Mario Pohlscheid: Das ist eigentlich eine enttäuschende Geschichte. Am 23. November 2015 bat die Stadt Bonn um ein Gespräch, das am 3. Dezember im Jugendamt stattgefunden hat. In der Zwischenzeit hatte ich vom Jugendamt erfahren, worum es der Stadt geht. Da wir in ständigem Kontakt mit der Stadtverwaltung stehen, haben wir uns gewundert, warum man uns diese Entwicklung nicht vorher signalisiert hat. Im Sommer 2014 haben wir von der Stadt eine positive Rückmeldung erhalten, einen neuen Leiter für die Offene Tür einzustellen. Da fragen wir uns jetzt natürlich, was hat sich seitdem geändert.

Wie begründet die Stadt die angekündigte Reduzierung?
Thomas Borowiec: Die Stadt will einen Rückgang der Besucherzahlen und des künftigen Bedarfs festgestellt haben. Beides stimmt nicht, das können wir eindeutig belegen. Zudem argumentiert die Stadt, dass sich Haus Michael in einer Randlage befinde. Den Grund verstehen wir überhaupt nicht, weil wir schon immer an diesem Standort waren. Und die Stadt hat uns in all den Jahren stets eine zentrale Versorgungsfunktion zumindest für den Nordosten Beuels bestätigt. Das soll jetzt alles nicht mehr zutreffen.
Michael Maichle: Im Gegenteil, der Bedarf hat durch die Reduzierung des städtischen Jugendangebots in Geislar sogar zugenommen. Und durch die Entwicklung der Flüchtlingszahlen ist ein weiterer Besucheranstieg zu erwarten. Schon jetzt betreuen wir Flüchtlingskinder. Außerdem entstehen in absehbarer Zeit im Beueler Norden neue Wohngebiete, die im Freizeitstättenbedarfsplan nicht berücksichtigt sind.

Wie viele Kinder besuchen die Offene Tür?
Maichle: Rund 250 Kinder nutzen wöchentlich unsere Angebote. Damit zählen wir zu den größten Jugendeinrichtungen im Stadtbezirk Beuel.

Was würde die geplante Stellenreduzierung für ihre tägliche Arbeit bedeuten?
Pohlscheid: Sie hätte massive Einschnitte zur Folge. Wir müssten nämlich unsere Öffnungszeiten drastisch reduzieren. Derzeit haben wir als einzige Bonner Jugendeinrichtung fünf Mal in der Woche bis 22 Uhr geöffnet – und zwar von montags bis freitags ab 14.30 Uhr. Würden unsere Stellen um 60 Prozent gekürzt, könnten wir statt 37 Stunden in der Woche nur noch 18,25 Stunden öffnen. Was zur Folge hätte, dass wir wahrscheinlich nicht mehr an fünf Werktagen öffnen könnten. Außerdem müssten wir Personal entlassen. Vier Personen teilen sich derzeit 2,5 Stellen. Unterm Strich ist festzustellen, dass durch die angedrohten Kürzungen die Attraktivität der Einrichtung schwinden würde. Zudem nähme die Stadt uns jegliche Entwicklungsmöglichkeit.
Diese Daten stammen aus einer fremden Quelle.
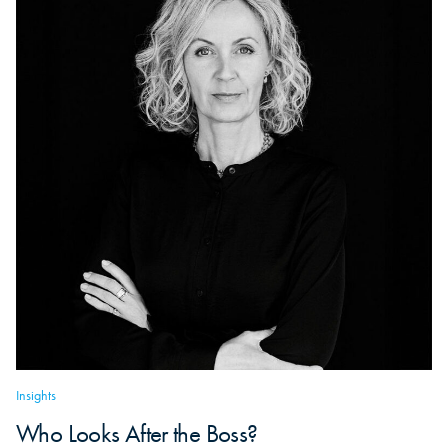
Insights
Who Looks After the Boss?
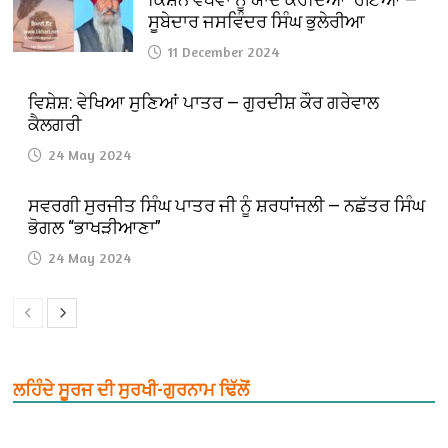
ਸੂਬੇਦਾਰ ਜਸਵਿੰਦਰ ਸਿੰਘ ਭੁਲੇਰੀਆ
11 December 2024
ਵਿਸ਼ੇਸ਼: ਵੇਖਿਆ ਸੁਣਿਆਂ ਪਾਤਰ — ਗੁਰਦੀਸ਼ ਕੌਰ ਗਰੇਵਾਲ
ਕੈਲਗਰੀ
24 May 2024
ਸਵਰਗੀ ਸੁਰਜੀਤ ਸਿੰਘ ਪਾਤਰ ਜੀ ਨੂੰ ਸ਼ਰਧਾਂਜਲੀ — ਨਛੱਤਰ ਸਿੰਘ
ਭੋਗਲ “ਭਾਖੜੀਆਣਾ”
24 May 2024
ਲਹਿੰਦੇ ਸੂਰਜ ਦੀ ਸੁਰਖੀ-ਗੁਰਨਾਮ ਢਿੱਲੋਂ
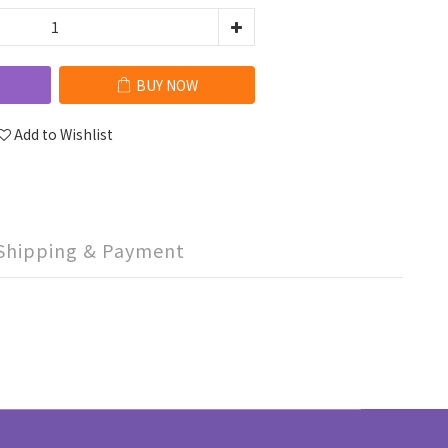
BUY NOW
Add to Wishlist
Shipping & Payment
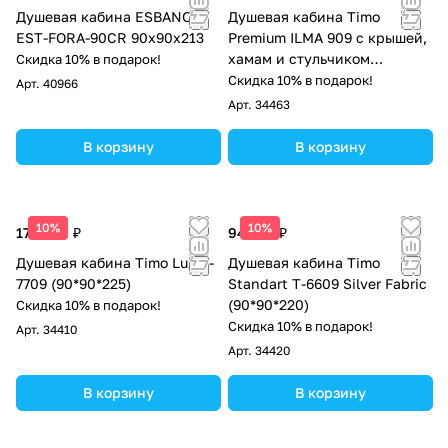
Душевая кабина ESBANO
Душевая кабина Timo
EST-FORA-90CR 90х90х213
Premium ILMA 909 с крышей,
хамам и стульчиком
Скидка 10% в подарок!
90*90*222
Скидка 10% в подарок!
Арт.
40966
Арт.
34463
В корзину
В корзину
10%
10%
173 400 ₽
94 700 ₽
Душевая кабина Timo Lux T-
Душевая кабина Timo
7709 (90*90*225)
Standart T-6609 Silver Fabric
(90*90*220)
Скидка 10% в подарок!
Скидка 10% в подарок!
Арт.
34410
Арт.
34420
В корзину
В корзину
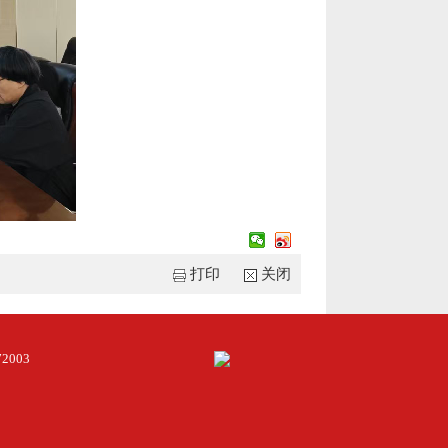
打印
关闭
2003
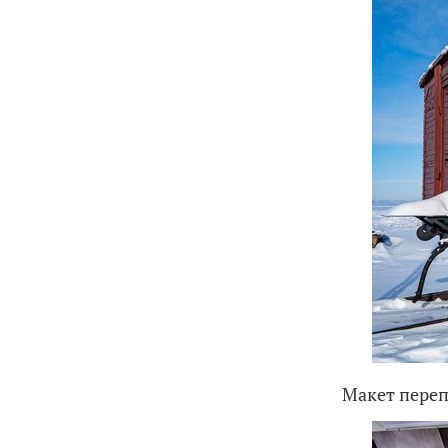
Макет переп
Sind die Kinder und ihre Eltern bereits informiert?
Borowiec: Ja, umfassend. Die Empörung ist groß. Nicht nur bei Kindern, Jugendlichen und Eltern in unserer Umgebung, sondern auch beispielsweise in Geislar und Vilich-Müldorf. Jugendliche sammeln Unterschriften und die Jungendgruppe hat einen Brief an den Oberbürgermeister geschrieben.
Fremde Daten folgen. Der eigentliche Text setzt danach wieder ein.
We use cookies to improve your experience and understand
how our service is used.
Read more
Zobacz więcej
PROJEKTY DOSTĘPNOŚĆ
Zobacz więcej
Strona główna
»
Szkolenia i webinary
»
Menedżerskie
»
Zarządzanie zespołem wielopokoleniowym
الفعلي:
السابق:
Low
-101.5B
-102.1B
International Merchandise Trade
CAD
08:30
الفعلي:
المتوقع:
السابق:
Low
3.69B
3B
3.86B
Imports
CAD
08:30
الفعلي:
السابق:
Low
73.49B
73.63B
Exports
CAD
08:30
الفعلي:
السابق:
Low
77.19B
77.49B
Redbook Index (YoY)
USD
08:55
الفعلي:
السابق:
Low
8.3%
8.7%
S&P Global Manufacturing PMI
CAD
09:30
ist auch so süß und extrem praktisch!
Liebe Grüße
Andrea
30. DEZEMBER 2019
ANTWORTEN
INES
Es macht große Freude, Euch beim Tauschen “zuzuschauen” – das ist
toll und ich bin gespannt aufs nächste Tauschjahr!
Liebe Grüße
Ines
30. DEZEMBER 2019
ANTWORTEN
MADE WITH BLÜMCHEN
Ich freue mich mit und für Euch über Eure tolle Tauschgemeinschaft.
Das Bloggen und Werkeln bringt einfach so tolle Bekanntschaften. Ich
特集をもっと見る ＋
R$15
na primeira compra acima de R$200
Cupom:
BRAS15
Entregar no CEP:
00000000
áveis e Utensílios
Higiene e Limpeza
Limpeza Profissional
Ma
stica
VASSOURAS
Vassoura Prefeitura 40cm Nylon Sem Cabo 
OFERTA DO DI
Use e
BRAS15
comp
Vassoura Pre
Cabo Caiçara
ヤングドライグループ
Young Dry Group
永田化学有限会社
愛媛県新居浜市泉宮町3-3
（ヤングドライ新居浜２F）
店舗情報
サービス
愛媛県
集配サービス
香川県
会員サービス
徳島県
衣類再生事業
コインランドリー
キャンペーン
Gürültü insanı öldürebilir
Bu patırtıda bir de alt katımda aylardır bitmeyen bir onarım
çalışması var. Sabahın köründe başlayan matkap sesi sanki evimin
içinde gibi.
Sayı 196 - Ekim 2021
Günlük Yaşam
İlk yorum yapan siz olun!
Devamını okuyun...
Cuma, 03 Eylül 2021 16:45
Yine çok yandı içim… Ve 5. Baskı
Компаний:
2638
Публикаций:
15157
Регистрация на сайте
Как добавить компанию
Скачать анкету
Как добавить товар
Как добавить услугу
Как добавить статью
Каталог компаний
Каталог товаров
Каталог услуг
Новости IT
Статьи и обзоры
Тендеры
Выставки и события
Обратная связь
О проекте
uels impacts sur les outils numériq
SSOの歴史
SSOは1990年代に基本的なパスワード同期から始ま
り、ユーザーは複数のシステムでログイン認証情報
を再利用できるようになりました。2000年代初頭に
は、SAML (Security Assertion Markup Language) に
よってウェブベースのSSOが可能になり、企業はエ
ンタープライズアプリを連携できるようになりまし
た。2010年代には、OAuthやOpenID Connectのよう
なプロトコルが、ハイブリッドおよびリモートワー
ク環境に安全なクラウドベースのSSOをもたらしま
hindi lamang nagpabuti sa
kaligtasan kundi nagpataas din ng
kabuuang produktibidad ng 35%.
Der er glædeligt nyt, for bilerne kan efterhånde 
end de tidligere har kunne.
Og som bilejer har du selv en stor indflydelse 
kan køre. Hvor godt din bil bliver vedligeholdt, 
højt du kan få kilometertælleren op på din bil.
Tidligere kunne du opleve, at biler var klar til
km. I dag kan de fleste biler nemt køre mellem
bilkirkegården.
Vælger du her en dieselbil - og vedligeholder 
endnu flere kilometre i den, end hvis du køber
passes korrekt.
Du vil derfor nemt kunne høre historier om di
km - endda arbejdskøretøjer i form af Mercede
Stellen Sie schon Reaktionen der Eltern fest?
Maichle: Ja. Die Eltern sind entsetzt über die Tatsache, dass das Angebot und die Öffnungszeiten, bedingt durch die Stellenreduzierung im Sozialraum, konkret bei uns in der Einrichtung zu Lasten ihrer Kinder so massiv heruntergefahren wird. Sie äußern Sorge darüber, dass die bewährten Strukturen in Perspektive aufweichen könnten und wir im Beueler Norden, mangels offener Jugendarbeit, in Problemlagen kommen könnten, welche es in 50-jähriger Trägerschaft nicht gab.
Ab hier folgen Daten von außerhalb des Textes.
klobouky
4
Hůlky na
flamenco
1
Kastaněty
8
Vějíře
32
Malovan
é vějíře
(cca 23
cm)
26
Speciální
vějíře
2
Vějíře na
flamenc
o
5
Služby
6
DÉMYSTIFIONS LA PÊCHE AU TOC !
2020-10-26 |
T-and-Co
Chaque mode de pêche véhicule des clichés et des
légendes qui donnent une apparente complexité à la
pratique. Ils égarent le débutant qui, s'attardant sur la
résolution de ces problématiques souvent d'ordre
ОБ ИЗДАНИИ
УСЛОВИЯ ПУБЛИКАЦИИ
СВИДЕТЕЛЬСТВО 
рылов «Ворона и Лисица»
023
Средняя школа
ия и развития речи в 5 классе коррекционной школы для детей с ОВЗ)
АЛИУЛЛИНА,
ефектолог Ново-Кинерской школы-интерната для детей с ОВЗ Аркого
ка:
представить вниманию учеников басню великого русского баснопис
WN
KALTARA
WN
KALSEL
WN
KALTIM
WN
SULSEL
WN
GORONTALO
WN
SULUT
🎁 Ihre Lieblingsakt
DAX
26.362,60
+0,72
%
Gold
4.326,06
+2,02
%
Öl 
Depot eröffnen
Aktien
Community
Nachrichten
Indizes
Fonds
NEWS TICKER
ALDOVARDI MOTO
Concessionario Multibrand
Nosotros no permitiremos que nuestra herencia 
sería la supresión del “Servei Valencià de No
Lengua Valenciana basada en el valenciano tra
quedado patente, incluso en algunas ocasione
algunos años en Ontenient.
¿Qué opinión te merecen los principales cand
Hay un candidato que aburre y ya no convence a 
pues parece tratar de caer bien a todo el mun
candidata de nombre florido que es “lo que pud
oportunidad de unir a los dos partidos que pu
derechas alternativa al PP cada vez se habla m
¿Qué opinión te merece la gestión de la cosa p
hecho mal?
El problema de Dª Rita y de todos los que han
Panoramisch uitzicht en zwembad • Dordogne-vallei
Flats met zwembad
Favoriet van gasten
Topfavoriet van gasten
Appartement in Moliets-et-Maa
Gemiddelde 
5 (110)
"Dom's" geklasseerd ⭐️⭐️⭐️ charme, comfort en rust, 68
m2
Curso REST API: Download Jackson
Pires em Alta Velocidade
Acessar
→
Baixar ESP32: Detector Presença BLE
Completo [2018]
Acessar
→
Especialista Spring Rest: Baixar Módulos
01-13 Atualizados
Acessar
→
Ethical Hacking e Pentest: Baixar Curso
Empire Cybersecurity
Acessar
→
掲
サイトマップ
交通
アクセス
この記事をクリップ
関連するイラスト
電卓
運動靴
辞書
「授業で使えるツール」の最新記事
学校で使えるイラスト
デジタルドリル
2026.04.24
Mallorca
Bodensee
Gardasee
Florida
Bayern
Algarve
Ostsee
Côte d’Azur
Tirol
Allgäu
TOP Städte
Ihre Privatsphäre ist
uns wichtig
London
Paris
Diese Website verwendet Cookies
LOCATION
Wie haben Sie auf die Ankündigung der Stadt reagiert?
Pohlscheid: Wir haben alle Parteien um Unterstützung gebeten. Außerdem haben wir einen Bürgerantrag eingereicht. Wir konnten bisher knapp 1300 Unterschriften sammeln und werden vor Beginn der Sitzungen von Bezirksvertretung, Jugendhilfeausschuss und Stadtrat mit Kindern, Jugendlichen und Eltern für unsere Forderungen demonstrieren. Eine Plakataktion ist in Vorbereitung. Dabei fordern wir nicht mehr Unterstützung, sondern kämpfen nur um die Beibehaltung des Status quo.